Diverse società leader nel settore, collegate ai casalesi e federate con i Mallardo  di Giugliano. Un complesso intreccio disegnato dall’avvocato  imprenditore Cipriano Chianese, ritenuto dagli inquirenti elemento di  collegamento fra le varie anime del business. Solo nel 2003 la società realizzò  utili per sei milioni di euro: il 25 per cento con lo smaltimento di  rifiuti extraregionali, il 75 per cento con la gestione dei flussi regionali.  “Il rifiuto per chilo costava più dei pomodori”, aveva detto già agli inquirenti  Mimì Bidognetti alla fine dello scorso anno.  

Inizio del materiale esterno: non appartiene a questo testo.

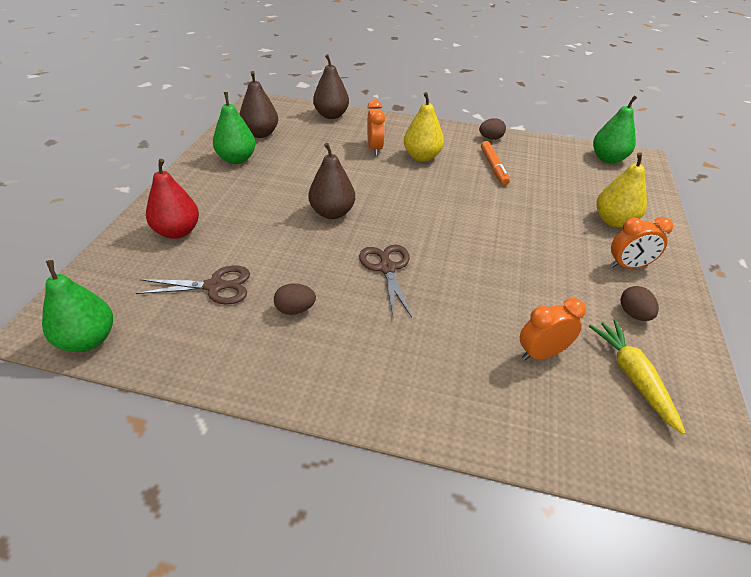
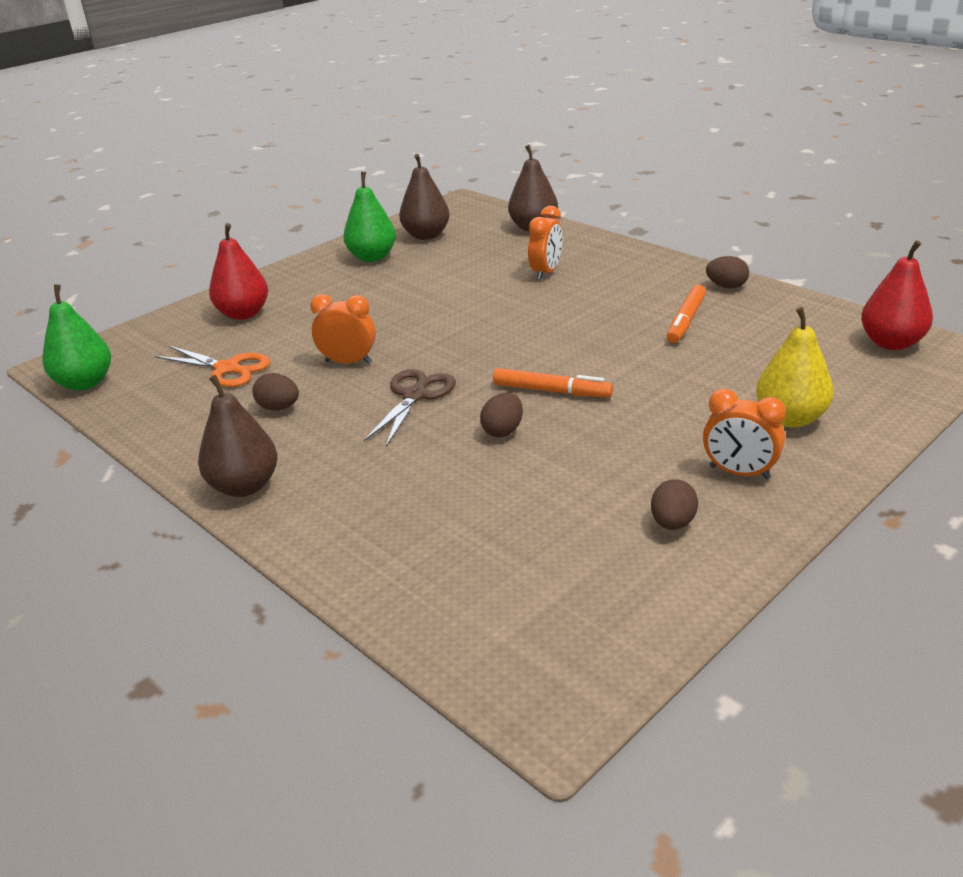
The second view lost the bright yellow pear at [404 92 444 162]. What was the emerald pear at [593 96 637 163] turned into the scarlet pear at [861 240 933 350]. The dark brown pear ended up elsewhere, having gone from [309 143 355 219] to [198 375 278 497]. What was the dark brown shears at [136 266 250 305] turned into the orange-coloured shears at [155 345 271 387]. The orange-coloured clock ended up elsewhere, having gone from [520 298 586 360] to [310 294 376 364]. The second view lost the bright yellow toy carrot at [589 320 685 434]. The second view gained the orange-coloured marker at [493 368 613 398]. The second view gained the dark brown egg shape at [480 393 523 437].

“Dal consorzio Na1 – rivela Vassallo – ci fu concessa pure un’indennità  di occupazione commisurata all’utilizzo dei mezzi: 850 mila euro sono  stati incassati da mio fratello Nicola, ma deve essere pagata una seconda  tranche di un milione e mezzo di euro”. “L’immane traffico di rifiuti,  scientificamente organizzato in maniera strutturale e sistematica, a causa  del protrarsi nel tempo in cui si è realizzato, ha determinato un vero e  proprio disastro ambientale. In tali siti l’ecosistema è stato irrimediabilmente  stravolto fino alla determinazione di situazioni aberranti quali la  scomparsa di piante selvatiche”. Sono le parole del procuratore della  Repubblica di Napoli, Giovandomenico Lepore, nella nota stampa nella  quale ha riferito dell’inchiesta che ha visto oltre ai fratelli Vassallo, anche  Gaetano Cerci, Cipriano Chianese, Elio e Generoso Roma, autentici pionieri  del traffico illecito di rifiuti. Nomi e cognomi presenti già nella prima  indagine denominata “Adelphi”  dei primi anni Novanta.